§ Exercise directions: Leave out the pictures and repeat the entries below verbatim.

§ Task material:
*****

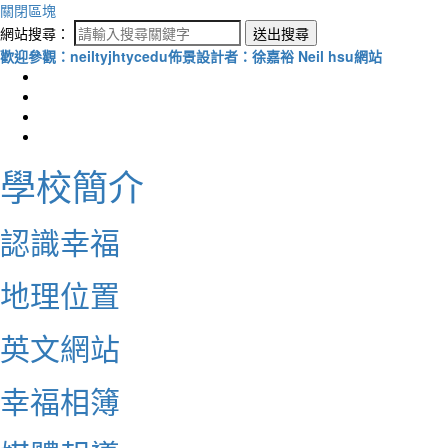
關閉區塊
網站搜尋：
送出搜尋
歡迎參觀：neiltyjhtycedu佈景設計者：徐嘉裕 Neil hsu網站
學校簡介
認識幸福
地理位置
英文網站
幸福相簿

*****

§ Reply:
關閉區塊
網站搜尋：
送出搜尋
歡迎參觀：neiltyjhtycedu佈景設計者：徐嘉裕 Neil hsu網站
學校簡介
認識幸福
地理位置
英文網站
幸福相簿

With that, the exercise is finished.